[Instruction] Although the data below holds other lines too, output only those from the line with "X107251000Y-65786000D03*" up to and including the line with "X108088000Y-50214000D03*", exactly as they appear.

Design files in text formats
==*==

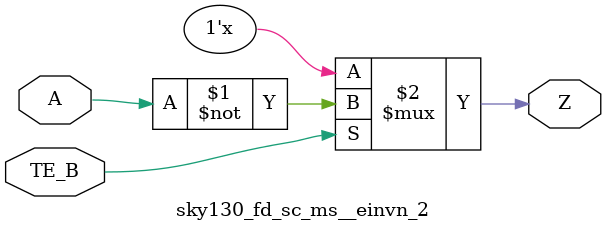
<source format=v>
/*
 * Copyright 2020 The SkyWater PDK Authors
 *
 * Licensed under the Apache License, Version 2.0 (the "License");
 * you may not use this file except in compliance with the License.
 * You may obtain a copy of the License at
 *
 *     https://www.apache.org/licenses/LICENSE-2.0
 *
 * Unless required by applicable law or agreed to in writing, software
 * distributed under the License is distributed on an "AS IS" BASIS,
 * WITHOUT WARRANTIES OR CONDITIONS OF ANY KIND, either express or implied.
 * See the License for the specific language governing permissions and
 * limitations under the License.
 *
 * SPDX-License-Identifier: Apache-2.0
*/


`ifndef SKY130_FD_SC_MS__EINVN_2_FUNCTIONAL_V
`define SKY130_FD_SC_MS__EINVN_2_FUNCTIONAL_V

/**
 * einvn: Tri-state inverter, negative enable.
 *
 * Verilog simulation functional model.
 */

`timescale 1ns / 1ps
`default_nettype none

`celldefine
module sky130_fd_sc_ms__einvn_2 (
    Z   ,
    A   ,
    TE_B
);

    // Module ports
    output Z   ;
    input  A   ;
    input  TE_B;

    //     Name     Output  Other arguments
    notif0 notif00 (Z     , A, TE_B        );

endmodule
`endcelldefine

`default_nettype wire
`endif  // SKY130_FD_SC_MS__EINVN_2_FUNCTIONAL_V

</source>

==*==

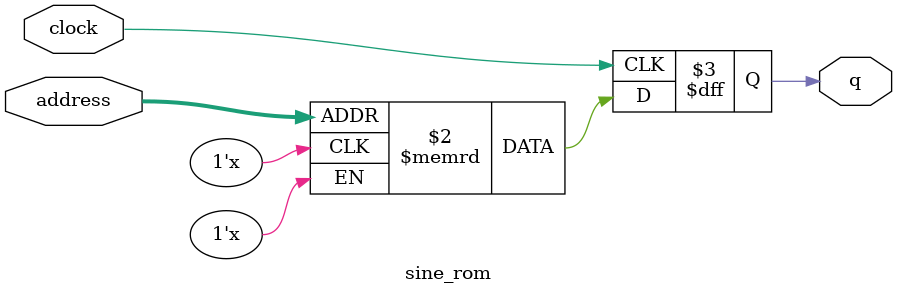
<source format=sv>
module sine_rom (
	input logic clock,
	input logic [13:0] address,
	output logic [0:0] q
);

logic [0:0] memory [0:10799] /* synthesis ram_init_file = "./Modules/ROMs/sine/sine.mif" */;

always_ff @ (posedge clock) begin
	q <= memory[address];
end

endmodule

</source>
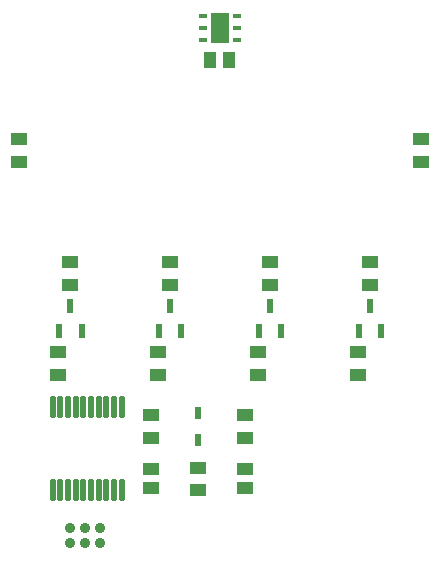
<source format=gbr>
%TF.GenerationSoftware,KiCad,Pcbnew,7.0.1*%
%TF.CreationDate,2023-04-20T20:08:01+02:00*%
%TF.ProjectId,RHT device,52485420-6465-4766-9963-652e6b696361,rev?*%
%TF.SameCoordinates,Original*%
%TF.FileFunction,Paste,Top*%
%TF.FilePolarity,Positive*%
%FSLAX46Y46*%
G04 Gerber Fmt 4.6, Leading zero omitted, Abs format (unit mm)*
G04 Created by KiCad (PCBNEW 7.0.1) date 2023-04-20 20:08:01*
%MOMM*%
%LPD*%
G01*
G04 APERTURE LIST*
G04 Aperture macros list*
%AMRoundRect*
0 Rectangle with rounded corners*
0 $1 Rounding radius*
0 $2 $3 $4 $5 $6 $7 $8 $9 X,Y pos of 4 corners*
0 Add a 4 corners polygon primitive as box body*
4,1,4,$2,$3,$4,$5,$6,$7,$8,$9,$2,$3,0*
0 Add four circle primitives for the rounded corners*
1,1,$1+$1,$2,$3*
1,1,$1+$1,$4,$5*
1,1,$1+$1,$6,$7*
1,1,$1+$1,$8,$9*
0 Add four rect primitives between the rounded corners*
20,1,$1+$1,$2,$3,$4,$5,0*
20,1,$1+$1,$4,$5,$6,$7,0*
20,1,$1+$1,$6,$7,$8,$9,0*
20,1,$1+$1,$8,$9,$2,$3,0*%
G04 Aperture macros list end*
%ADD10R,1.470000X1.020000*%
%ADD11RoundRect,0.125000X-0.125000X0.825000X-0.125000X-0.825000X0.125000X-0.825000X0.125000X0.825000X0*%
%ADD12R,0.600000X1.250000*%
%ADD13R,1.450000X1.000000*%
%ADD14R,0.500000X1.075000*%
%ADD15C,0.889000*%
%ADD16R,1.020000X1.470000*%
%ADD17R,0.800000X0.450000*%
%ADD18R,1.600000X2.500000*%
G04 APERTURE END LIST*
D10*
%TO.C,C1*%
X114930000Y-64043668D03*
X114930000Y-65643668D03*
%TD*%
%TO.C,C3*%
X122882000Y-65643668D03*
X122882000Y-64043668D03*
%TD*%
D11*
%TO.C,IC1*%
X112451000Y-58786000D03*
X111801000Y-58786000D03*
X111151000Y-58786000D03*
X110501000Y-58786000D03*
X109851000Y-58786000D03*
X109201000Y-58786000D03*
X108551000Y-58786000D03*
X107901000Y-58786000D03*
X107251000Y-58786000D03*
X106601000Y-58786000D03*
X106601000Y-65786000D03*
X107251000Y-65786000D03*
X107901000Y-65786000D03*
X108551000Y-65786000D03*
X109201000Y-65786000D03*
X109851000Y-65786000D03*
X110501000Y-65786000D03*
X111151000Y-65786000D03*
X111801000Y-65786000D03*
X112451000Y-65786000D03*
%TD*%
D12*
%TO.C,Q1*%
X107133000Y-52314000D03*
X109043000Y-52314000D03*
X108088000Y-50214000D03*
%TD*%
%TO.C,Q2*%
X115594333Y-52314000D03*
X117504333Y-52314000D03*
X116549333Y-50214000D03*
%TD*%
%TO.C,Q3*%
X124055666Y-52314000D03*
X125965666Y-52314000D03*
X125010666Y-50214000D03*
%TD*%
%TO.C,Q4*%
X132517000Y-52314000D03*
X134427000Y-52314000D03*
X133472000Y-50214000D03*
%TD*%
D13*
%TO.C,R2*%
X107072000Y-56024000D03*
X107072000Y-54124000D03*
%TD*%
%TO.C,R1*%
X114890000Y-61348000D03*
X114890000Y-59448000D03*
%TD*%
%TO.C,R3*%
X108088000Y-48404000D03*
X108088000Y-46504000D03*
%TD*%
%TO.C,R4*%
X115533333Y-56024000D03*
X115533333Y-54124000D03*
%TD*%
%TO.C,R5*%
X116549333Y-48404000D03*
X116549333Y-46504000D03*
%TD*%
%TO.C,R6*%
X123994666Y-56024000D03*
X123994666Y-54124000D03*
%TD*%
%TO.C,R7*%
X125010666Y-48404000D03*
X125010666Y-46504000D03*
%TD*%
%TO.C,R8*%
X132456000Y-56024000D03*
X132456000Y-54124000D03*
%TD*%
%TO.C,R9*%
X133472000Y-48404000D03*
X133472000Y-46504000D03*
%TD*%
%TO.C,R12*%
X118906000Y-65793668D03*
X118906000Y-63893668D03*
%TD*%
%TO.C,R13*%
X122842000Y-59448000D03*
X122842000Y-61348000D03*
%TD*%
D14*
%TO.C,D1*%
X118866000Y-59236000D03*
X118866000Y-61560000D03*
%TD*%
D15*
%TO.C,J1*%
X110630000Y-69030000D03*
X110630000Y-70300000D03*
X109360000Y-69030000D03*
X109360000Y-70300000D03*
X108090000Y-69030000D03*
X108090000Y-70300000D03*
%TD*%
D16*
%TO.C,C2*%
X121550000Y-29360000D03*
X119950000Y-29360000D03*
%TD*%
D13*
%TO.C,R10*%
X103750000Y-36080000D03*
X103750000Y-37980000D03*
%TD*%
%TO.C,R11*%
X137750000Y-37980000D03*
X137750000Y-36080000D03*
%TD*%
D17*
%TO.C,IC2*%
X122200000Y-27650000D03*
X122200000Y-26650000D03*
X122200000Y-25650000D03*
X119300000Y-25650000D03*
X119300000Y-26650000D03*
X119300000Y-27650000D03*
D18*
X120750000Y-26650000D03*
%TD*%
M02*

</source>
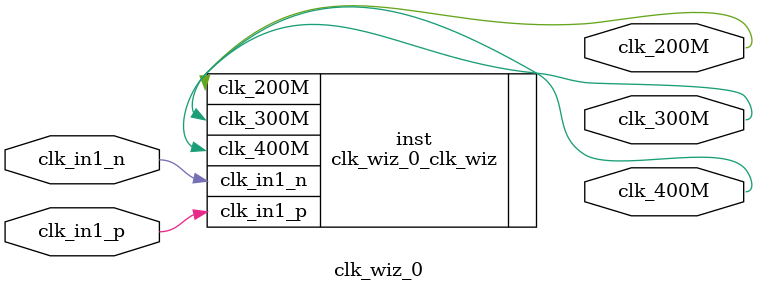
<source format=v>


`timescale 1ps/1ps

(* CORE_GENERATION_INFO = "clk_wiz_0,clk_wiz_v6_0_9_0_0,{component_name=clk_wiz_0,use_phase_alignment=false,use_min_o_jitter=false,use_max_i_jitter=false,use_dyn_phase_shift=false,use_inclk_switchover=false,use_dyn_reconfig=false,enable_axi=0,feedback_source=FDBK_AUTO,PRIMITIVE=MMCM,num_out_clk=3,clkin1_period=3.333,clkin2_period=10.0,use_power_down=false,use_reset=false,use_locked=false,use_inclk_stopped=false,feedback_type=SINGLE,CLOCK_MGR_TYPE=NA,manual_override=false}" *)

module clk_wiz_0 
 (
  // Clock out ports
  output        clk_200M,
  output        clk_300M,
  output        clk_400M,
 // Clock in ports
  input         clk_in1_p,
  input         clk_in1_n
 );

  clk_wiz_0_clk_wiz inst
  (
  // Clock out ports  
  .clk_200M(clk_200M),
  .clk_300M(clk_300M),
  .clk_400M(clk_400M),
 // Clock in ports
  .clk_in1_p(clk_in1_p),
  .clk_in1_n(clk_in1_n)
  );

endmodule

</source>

==*==

[Solution to the problem]
X107251000Y-65786000D03*
X107901000Y-65786000D03*
X108551000Y-65786000D03*
X109201000Y-65786000D03*
X109851000Y-65786000D03*
X110501000Y-65786000D03*
X111151000Y-65786000D03*
X111801000Y-65786000D03*
X112451000Y-65786000D03*
%TD*%
D12*
%TO.C,Q1*%
X107133000Y-52314000D03*
X109043000Y-52314000D03*
X108088000Y-50214000D03*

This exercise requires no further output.